◆ **Work required**:
Please print, exactly, only the lines in the entries below from the line that has "Figure 4: Structure" through the line that has "Figure 30. Differences". Pictures don't go in.

◆ **Stored items**:
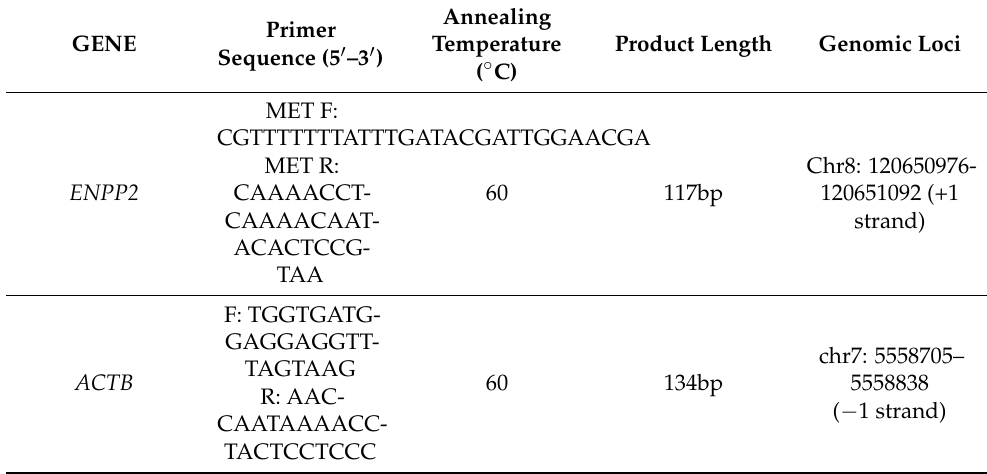
Table 8. Primer sequences, annealing temperatures, and genomic locations used for qMSP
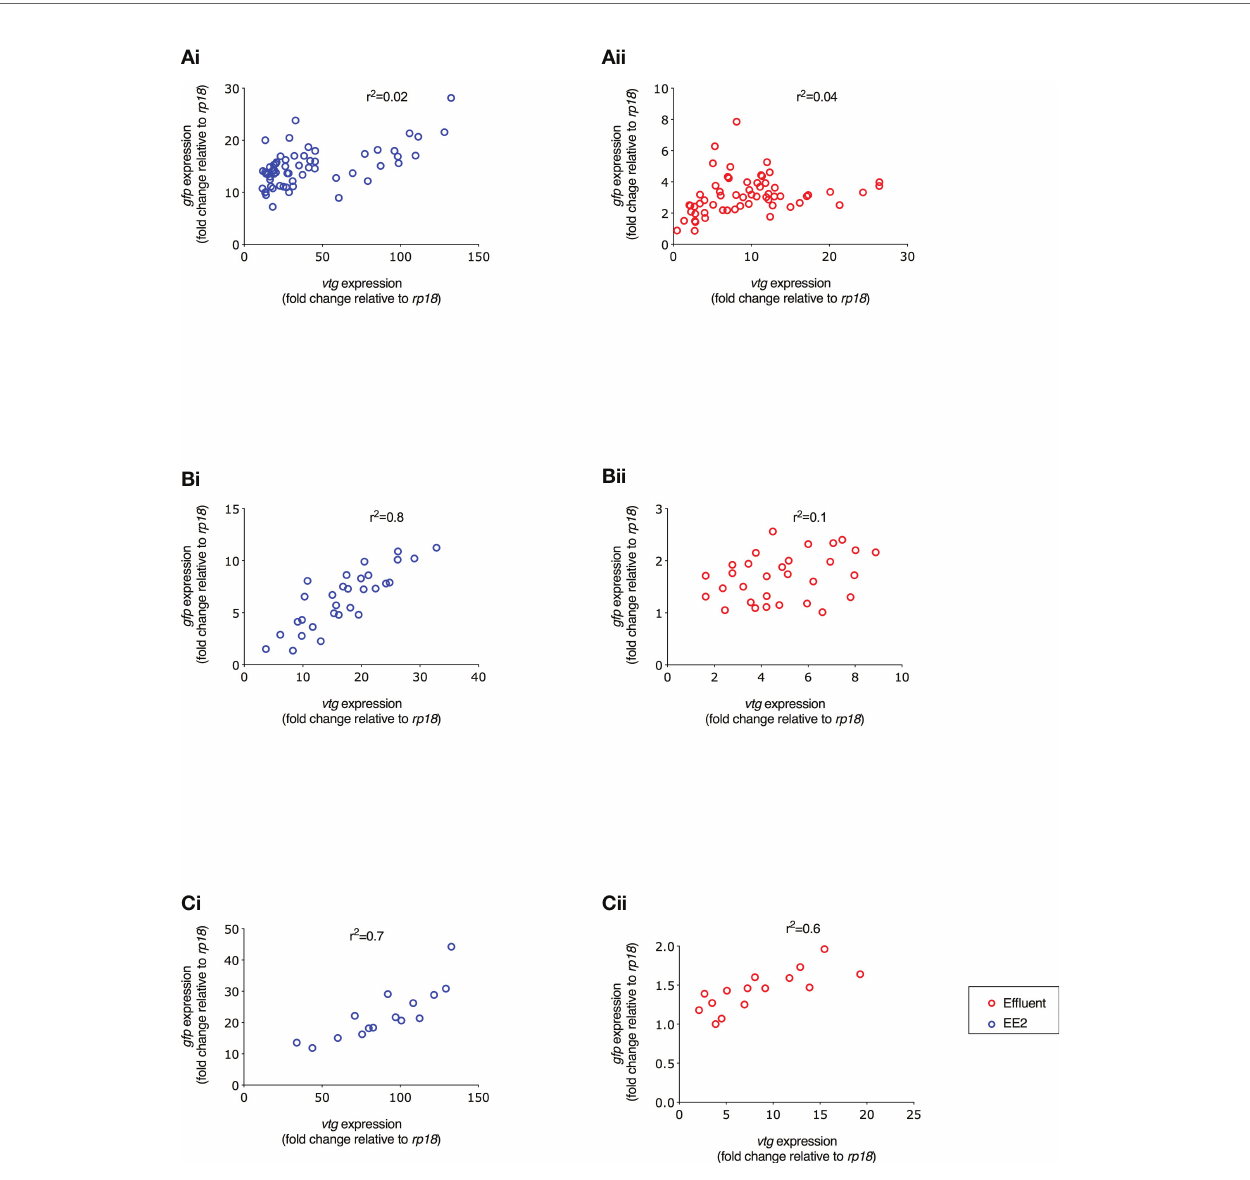
FIGURE 6 | Correlation between gfp and vtg mRNA expression in ERE-GFP Casper zebra fi sh for different life stage exposure periods. Transgenic zebra fi sh were exposed to (i) EE2 (10 ng/L) or (ii) a graded ef fl uent (50% and 100%) during the following developmental periods: (A) 0-90 days, (B) 21-60 days, and (C) 60-90 day. Data are reported as mean ± SE and expressed as fold-change compared with the control. Relative mRNA expression was determined as the ratio of target gene mRNA/ rpl8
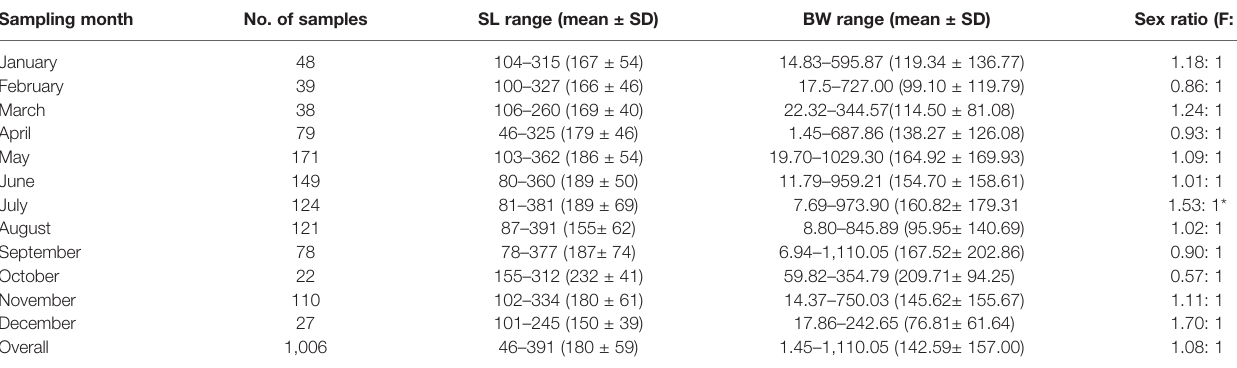
TABLE 2 | The variation of sex ratio, body size (mm), and body weight (g) of Larimichthys crocea collected from April 2019 to November 2021. Sampling month No. of samples SL range (mean ±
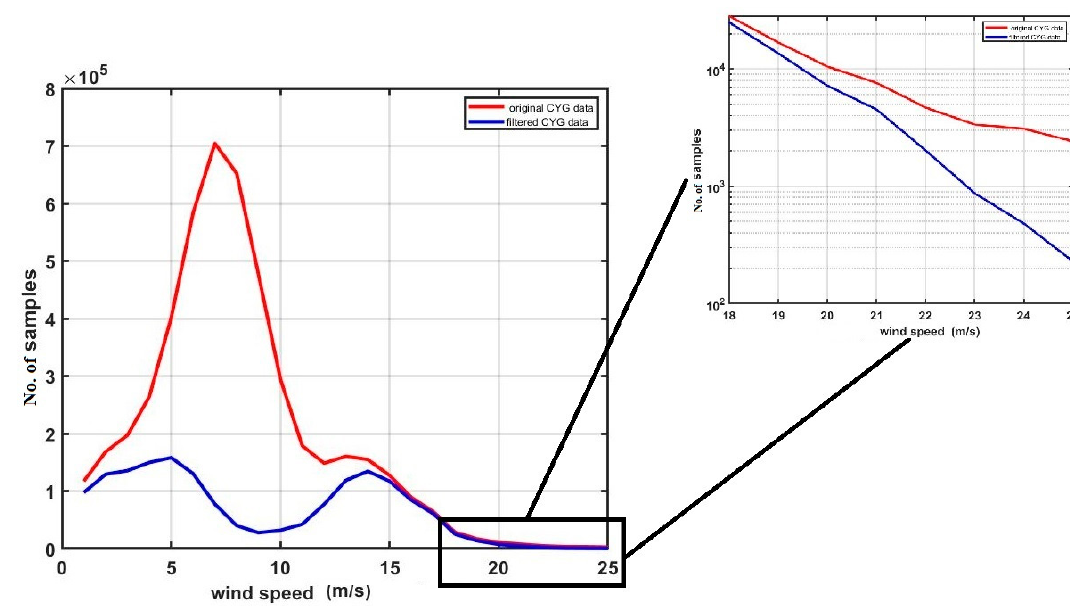
Figure 9. Distribution of outliers at different MERRA-2 wind speed bins before and after QC filter.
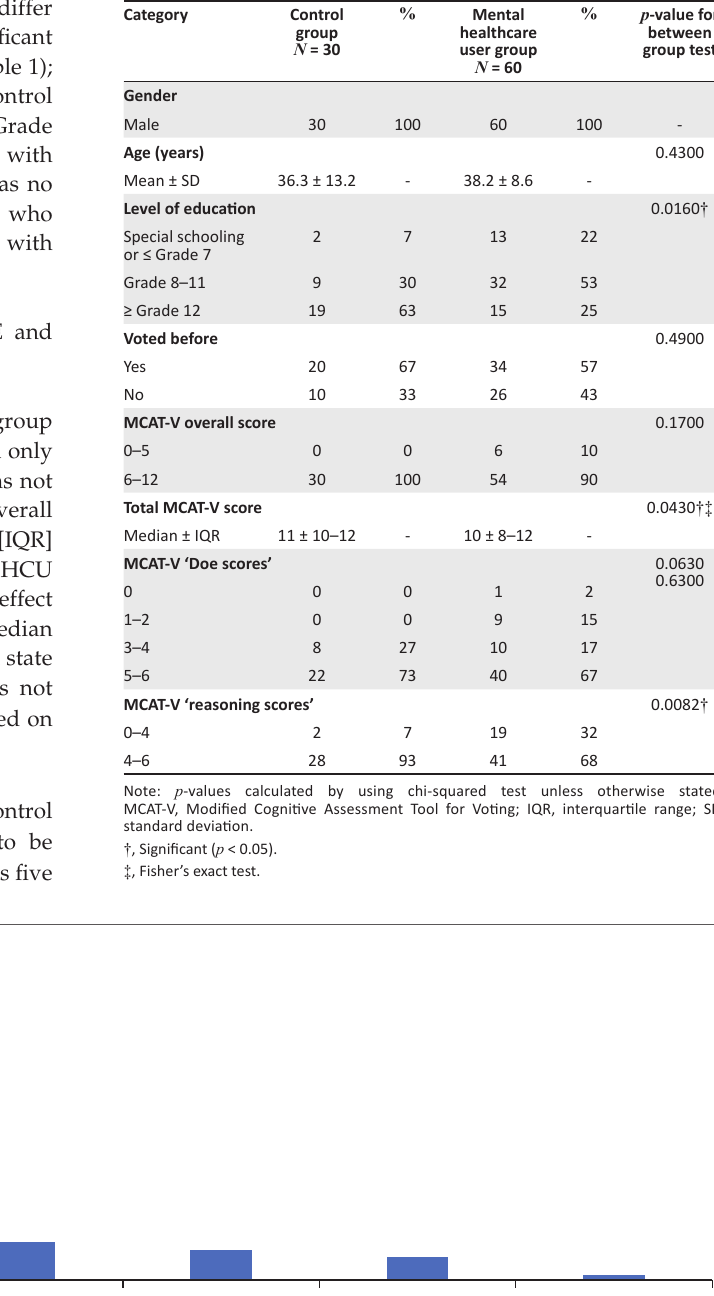
with the control group (93 % ) (Table 1). TABLE 1: Comparison of demographic and clinical data in the control group versus mental healthcare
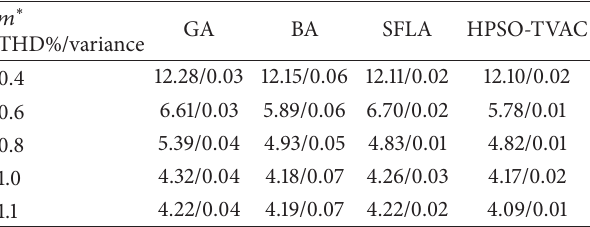
Figure 4: Structure of two-layer feed-forward network. Table 3: THD results and variance of THD in 10 times running at five operating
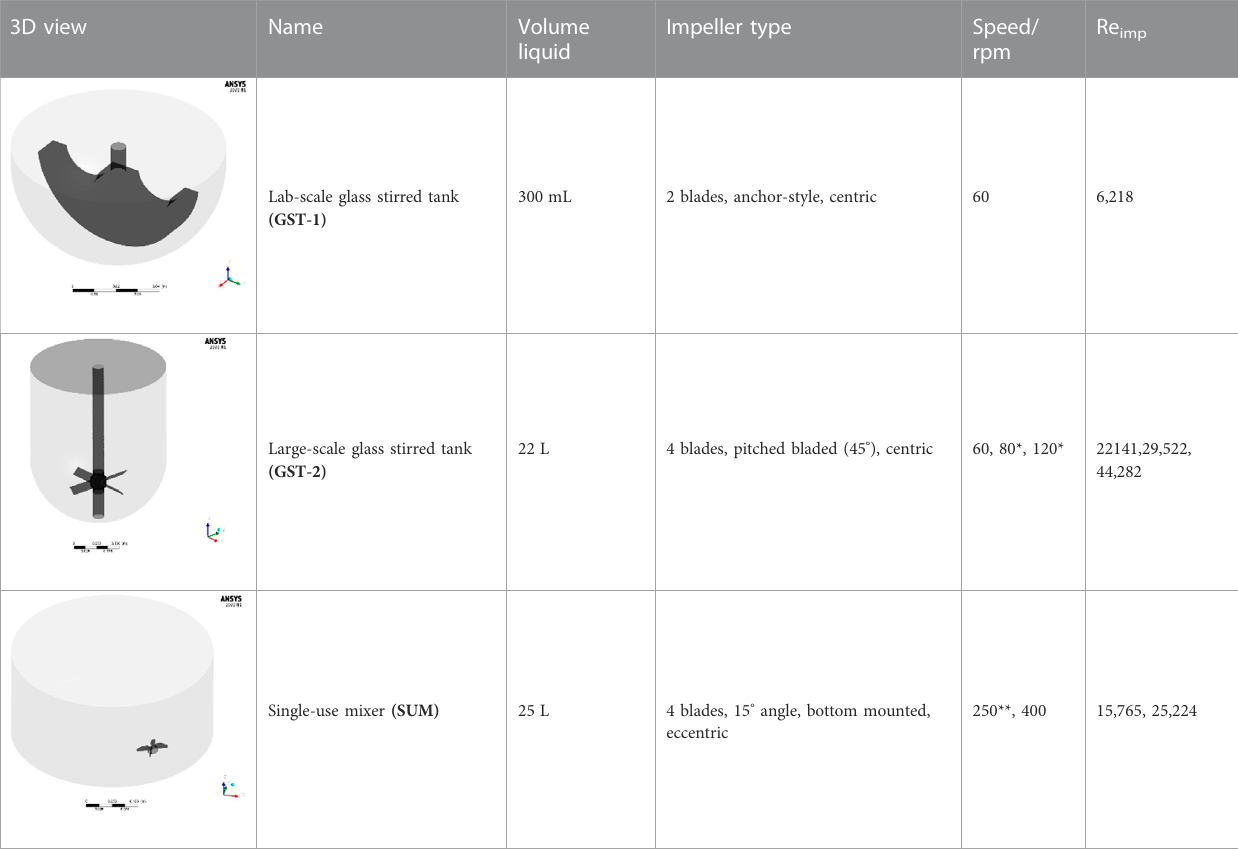
TABLE 1 Geometries and parameters of the studied reaction vessels. *For GST-2, three stirrer speeds were investigated in the parameter study. **For the SUM a lower stirrer speed of 250 rpm was added because mixing time data were available only for this stirrer speed. 3D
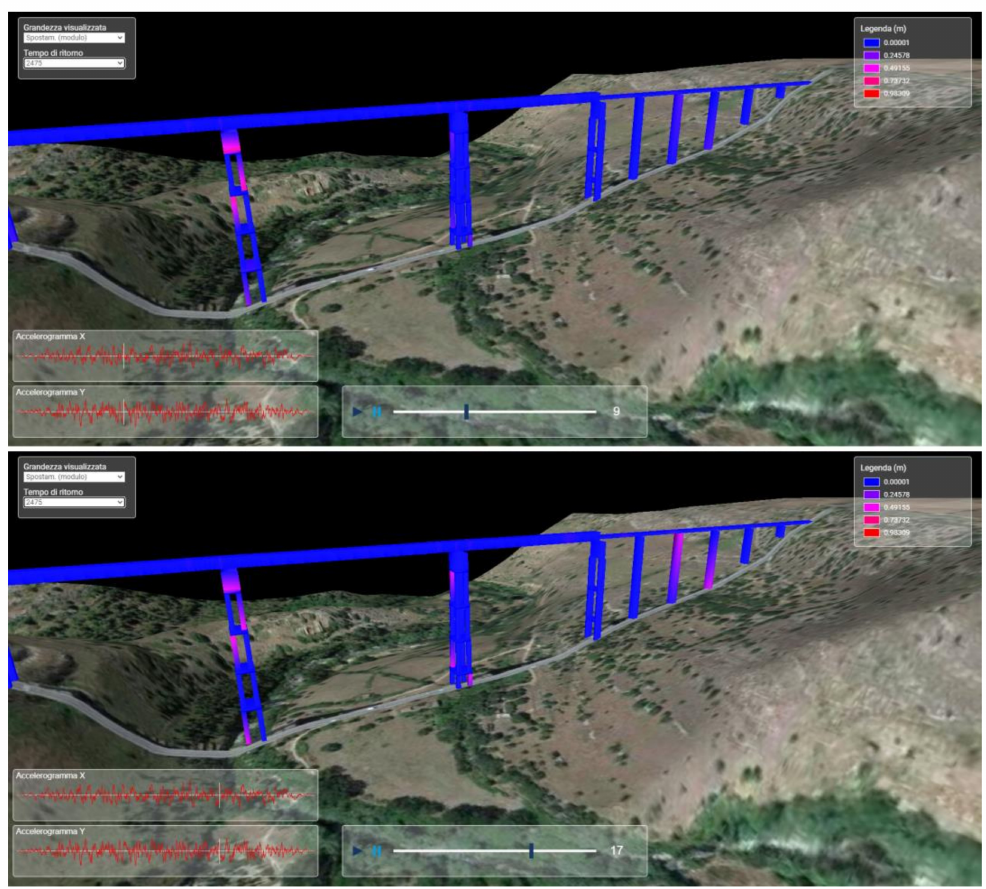
Figure 30. Differences in coloration in different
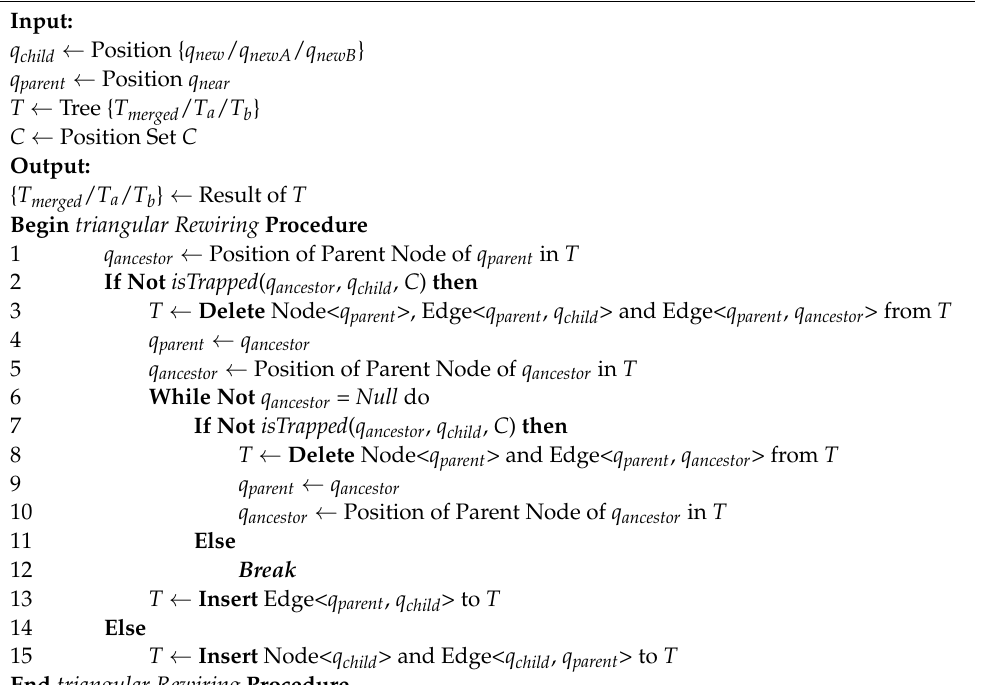
Algorithm 2 Pseudocode of Triangular Rewiring Method for RRT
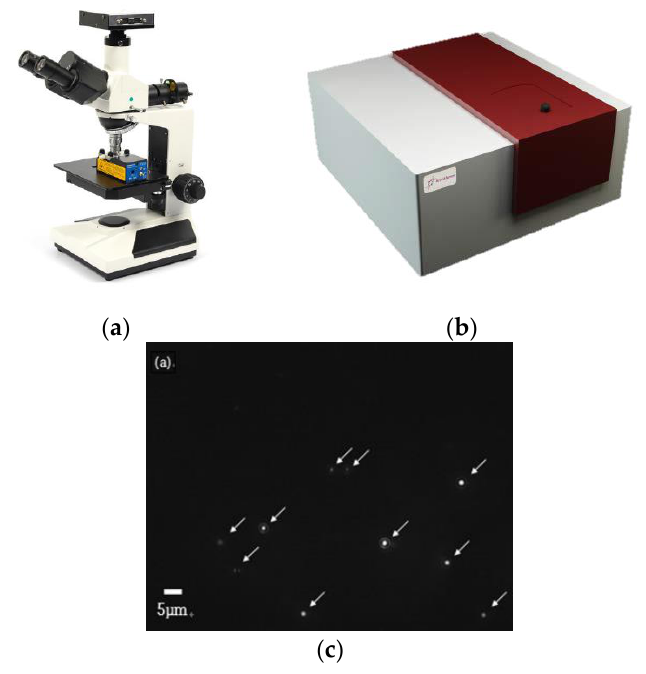
Figure 2. Nanobubble ( a ) NTA Instrument (Malvern Nanosight LM10, Malvern Panalytical Ltd, Unites Kingdom), ( b ) image of nanobubbles [17], and ( c ) Zeta Potential Analyzer (ZetaPALS).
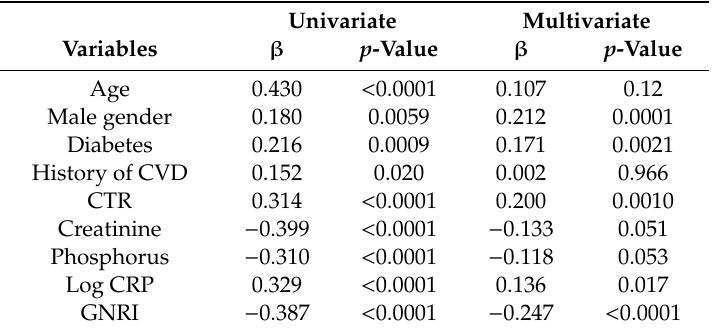
Table 2. Regression analysis of the relationships between the extracellular fluid (ECF) / intracellular fluid (ICF) ratio and baseline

◆ **Response to the exercise**:
Figure 4: Structure of two-layer feed-forward network. Table 3: THD results and variance of THD in 10 times running at five operating
TABLE 1 Geometries and parameters of the studied reaction vessels. *For GST-2, three stirrer speeds were investigated in the parameter study. **For the SUM a lower stirrer speed of 250 rpm was added because mixing time data were available only for this stirrer speed. 3D
Figure 30. Differences in coloration in different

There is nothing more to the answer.